获取DataSet的hashcode和元素的个数
执行程序:
//1.创建一个 DataSet其元素为String类型
val input: DataSet[String] = benv.fromElements("A", "B", "C", "D", "E", "F")
//2.获取DataSet的hashcode和元素的个数
input.checksumHashCode
执行结果:
res140: org.apache.flink.api.java.Utils.ChecksumHashCode =
ChecksumHashCode 0x0000000000000195, count 6
##zipWithIndex
defzipWithIndex: DataSet[(Long, T)]
Method that takes a set of subtask index, total number of elements mappings
and assigns ids to all the elements from the input data set.
元素和元素的下标进行zip操作。
执行程序:
//1.创建一个 DataSet其元素为String类型
val input: DataSet[String] = benv.fromElements("A", "B", "C", "D", "E", "F")
//2.元素和元素的下标进行zip操作。
val result: DataSet[(Long, String)] = input.zipWithIndex
//3.显示结果
result.collect
执行结果:
res134: Seq[(Long, String)] = Buffer((0,A), (1,B), (2,C), (3,D), (4,E), (5,F))
##zipWithIndex
def zipWithUniqueId: DataSet[(Long, T)]
Method that assigns a unique id to all the elements of the input data set.
元素和随机唯一的ID进行zip操作。
执行程序:
//1.创建一个 DataSet其元素为String类型
val input: DataSet[String] = benv.fromElements("A", "B", "C", "D", "E", "F")
//2.元素和随机唯一的ID进行zip操作。
val result: DataSet[(Long, String)] = input.zipWithUniqueId
//3.显示结果
result.collect
执行结果:
res137: Seq[(Long, String)] = Buffer((0,A), (1,B), (2,C), (3,D), (4,E), (5,F))
#二、Flink DataSet 扩展API ##注意:必须引入
import org.apache.flink.api.scala.extensions._
##mapWith
def mapWith[R](fun: (T) ⇒ R)(implicit arg0: TypeInformation[R], arg1: ClassTag[R]):DataSet[R]
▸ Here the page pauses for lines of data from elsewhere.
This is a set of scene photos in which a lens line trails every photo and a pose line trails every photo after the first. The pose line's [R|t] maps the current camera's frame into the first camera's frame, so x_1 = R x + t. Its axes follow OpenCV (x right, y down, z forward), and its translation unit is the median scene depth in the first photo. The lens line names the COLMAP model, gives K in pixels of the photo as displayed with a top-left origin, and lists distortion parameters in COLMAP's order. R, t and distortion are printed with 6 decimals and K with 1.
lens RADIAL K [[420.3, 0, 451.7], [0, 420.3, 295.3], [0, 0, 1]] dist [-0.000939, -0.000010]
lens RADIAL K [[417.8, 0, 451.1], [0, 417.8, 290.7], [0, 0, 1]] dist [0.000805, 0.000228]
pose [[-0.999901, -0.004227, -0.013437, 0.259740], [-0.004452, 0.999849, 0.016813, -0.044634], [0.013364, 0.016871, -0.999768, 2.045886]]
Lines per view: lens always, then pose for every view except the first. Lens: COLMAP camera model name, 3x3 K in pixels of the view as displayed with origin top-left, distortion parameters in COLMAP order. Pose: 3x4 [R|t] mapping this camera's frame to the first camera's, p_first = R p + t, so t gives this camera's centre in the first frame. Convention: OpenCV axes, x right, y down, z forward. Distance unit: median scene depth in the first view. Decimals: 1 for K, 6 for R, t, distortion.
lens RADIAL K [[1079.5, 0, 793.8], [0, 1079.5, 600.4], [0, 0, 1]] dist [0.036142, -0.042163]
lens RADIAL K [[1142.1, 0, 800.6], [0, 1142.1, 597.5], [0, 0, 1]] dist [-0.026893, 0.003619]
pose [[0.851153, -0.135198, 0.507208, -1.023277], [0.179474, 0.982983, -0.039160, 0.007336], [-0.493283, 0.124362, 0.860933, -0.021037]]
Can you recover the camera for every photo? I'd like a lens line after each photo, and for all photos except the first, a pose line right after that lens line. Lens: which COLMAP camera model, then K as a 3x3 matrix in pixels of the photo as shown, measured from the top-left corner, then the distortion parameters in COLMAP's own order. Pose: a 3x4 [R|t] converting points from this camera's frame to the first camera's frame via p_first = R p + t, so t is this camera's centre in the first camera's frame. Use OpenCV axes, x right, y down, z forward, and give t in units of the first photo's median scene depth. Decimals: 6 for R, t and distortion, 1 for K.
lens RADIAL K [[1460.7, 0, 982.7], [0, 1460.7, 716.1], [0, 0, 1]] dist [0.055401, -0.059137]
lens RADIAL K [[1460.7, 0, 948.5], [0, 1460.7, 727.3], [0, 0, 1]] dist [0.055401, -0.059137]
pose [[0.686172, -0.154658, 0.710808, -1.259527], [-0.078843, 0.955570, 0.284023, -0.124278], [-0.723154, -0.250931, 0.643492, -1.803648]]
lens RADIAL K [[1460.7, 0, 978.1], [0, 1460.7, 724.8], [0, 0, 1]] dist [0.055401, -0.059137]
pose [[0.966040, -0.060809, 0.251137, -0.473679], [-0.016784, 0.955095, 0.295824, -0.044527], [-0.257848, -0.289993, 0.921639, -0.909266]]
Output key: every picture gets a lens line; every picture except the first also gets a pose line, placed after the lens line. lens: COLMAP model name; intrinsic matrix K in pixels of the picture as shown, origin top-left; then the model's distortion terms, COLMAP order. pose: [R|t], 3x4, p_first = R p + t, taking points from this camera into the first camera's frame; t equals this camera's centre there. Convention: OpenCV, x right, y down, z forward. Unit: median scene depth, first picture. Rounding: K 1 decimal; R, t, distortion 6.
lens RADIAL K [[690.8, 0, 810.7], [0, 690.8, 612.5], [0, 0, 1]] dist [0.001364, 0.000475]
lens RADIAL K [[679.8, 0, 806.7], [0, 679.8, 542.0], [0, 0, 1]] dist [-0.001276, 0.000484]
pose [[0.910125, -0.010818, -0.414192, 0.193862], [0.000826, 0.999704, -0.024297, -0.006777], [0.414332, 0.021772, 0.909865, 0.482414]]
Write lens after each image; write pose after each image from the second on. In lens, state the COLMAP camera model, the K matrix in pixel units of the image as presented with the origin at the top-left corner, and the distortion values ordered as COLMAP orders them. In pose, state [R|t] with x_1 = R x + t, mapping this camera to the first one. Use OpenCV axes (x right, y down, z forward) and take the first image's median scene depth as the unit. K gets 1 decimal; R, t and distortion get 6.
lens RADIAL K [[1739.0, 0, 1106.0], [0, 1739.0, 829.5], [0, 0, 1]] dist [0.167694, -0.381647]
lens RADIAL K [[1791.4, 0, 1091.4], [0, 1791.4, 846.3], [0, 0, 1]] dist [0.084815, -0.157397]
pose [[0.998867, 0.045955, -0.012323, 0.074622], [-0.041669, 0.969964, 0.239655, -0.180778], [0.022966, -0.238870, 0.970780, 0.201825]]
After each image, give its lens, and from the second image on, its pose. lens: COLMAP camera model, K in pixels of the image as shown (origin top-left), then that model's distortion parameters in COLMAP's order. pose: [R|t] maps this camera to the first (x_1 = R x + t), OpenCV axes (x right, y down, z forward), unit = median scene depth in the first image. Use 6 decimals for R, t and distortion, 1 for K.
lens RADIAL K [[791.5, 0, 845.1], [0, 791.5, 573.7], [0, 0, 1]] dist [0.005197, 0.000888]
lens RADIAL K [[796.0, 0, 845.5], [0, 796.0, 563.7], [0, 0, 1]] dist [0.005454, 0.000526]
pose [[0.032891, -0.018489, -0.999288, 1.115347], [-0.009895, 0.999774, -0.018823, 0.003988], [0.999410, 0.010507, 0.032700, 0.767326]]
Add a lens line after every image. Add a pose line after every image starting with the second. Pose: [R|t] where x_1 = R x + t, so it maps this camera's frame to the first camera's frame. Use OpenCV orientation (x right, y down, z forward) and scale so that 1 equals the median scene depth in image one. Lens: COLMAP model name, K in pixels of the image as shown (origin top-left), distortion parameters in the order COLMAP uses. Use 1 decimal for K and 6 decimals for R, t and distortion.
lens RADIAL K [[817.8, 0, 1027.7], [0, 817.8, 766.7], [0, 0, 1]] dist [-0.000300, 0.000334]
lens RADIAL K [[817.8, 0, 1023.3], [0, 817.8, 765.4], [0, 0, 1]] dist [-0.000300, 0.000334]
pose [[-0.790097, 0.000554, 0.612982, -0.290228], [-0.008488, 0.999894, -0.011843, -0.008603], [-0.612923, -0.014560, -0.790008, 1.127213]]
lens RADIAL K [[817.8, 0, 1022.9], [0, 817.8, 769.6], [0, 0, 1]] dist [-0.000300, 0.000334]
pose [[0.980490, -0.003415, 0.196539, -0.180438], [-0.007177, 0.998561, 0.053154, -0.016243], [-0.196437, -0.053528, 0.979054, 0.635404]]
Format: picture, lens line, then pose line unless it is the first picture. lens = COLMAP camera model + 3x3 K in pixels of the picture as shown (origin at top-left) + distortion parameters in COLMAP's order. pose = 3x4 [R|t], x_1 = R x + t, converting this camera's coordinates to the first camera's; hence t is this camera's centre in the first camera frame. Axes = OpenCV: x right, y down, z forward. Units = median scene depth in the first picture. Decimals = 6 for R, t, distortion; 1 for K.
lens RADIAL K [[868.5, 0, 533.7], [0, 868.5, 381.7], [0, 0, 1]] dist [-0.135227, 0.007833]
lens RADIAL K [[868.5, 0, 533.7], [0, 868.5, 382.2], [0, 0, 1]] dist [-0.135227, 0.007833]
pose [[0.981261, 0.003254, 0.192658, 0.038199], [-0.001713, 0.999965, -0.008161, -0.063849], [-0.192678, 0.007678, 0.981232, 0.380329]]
Applies a function fun to each item of the data set
可以使用偏函数进行map操作。
##mapWith示例一:全函数 执行程序:
//1.引入增强依赖
import org.apache.flink.api.scala.extensions._
//2.创建DataSet[Point]
case class Point(x: Double, y: Double)
val ds = benv.fromElements(Point(1, 2), Point(3, 4), Point(5, 6))
//3.使用mapWith进行元素转化
val r=ds.mapWith {
case Point(x, y) => Point( x*2,y+1)
}
//4.显示结果
r.collect
执行结果:
res156: Seq[Point] = Buffer(Point(2.0,3.0), Point(6.0,5.0), Point(10.0,7.0))
##mapWith示例二:偏函数 执行程序:
//1.引入增强依赖
import org.apache.flink.api.scala.extensions._
//2.创建DataSet[Point]
case class Point(x: Double, y: Double)
val ds = benv.fromElements(Point(1, 2), Point(3, 4), Point(5, 6))
//3.使用mapWith进行元素转化
val r=ds.mapWith {
case Point(x, _) => x*2
}
//4.显示结果
r.collect
执行结果:
res155: Seq[Double] = Buffer(2.0, 6.0, 10.0)
##filterWith
def filterWith(fun: (T) ⇒ Boolean): DataSet[T]
Applies a predicate fun to each item of the data set,
keeping only those for which the predicate holds
可以使用片函数进行filter操作。
###filterWith示例一:全函数 执行程序:
//1.引入增强依赖
import org.apache.flink.api.scala.extensions._
//2.创建DataSet[Point]
case class Point(x: Double, y: Double)
val ds = benv.fromElements(Point(1, 2), Point(3, 4), Point(5, 6))
//3.使用filterWith进行元素过滤
val r=ds.filterWith {
case Point(x, y) => x > 1 && y <5
}
//4.显示结果
r.collect
执行结果:
res153: Seq[Point] = Buffer(Point(3.0,4.0))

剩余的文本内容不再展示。